What I need is an actual working example of getting the points of the selected edge that I can paste into VS and run. So I can step through it and see how it’s done from start to finish.
Maybe I’m a strange person. But I just can’t comprehend things when it’s written with words like this.
I need to have working code that I can step through and make notes in.
That’s the only way I can comprehend this stuff.

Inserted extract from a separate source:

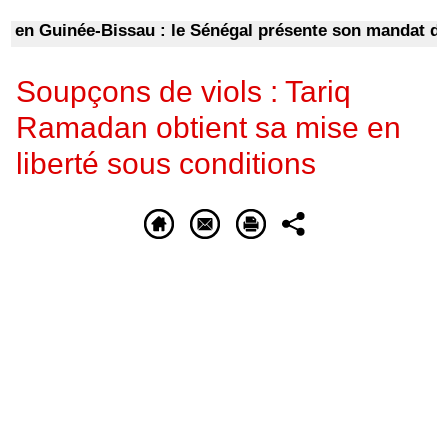
n Guinée-Bissau : le Sénégal présente son mandat de méd
Soupçons de viols : Tariq
Ramadan obtient sa mise en
liberté sous conditions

Words just confuse me.

-ScottA

#11

Never mind.
I managed to figure it out with some Python code I had in my notes:
This is a working example that gets the points from selected edges:

``````	PolygonObject *obj = (PolygonObject*) doc->GetActiveObject();
if(!(obj && (obj->GetType() == Opolygon))) return FALSE;

BaseSelect *EdgeS = obj->GetEdgeS();
if(EdgeS->GetCount() < 1) return FALSE;

//The number of edges = the number of polygons * 4
LONG maxEdgeCnt = obj->GetPolygonCount()*4;

CPolygon *polygons = obj->GetPolygonW();
BaseSelect *PointS = BaseSelect::Alloc();

GeDynamicArray<LONG>EdgeInd;
for(LONG i=0; i<maxEdgeCnt; i++)
{
if( EdgeS->IsSelected(i) )
{
//GePrint(LongToString(i));
EdgeInd.Push(i);
}
}

for(LONG i=0; i<EdgeInd.GetCount(); i++)  //For each element in the EdgeInd array
{
LONG edge = EdgeInd[i];
LONG PolyInd = int(edge/4);
LONG PolyEdgeInd = edge-4*(PolyInd);

CPolygon Polygon = polygons[PolyInd];

//Store the selected points in memory in the "PointS" BaseSelect array
if( PolyEdgeInd == 0)
{
PointS->Select(Polygon.a);
PointS->Select(Polygon.b);
}

else if( PolyEdgeInd == 1)
{
PointS->Select(Polygon.b);
PointS->Select(Polygon.c);
}

else if( PolyEdgeInd == 2)
{
PointS->Select(Polygon.c);
PointS->Select(Polygon.d);
}

else if( PolyEdgeInd == 3)
{
PointS->Select(Polygon.d);
PointS->Select(Polygon.a);
}
}

//Select the points using the PointS array
PointS->CopyTo(obj->GetPointS());

//Free the memory used
BaseSelect::Free(PointS);
EdgeInd.FreeArray();
``````

I need to see actual working compilable code like this in order to learn how to do new things I’ve never done before.
I don’t know why. But words and pseudo code just get me confused.

With that problem solved. I have to try once again to figure out how to select the neighboring point in a specific direction.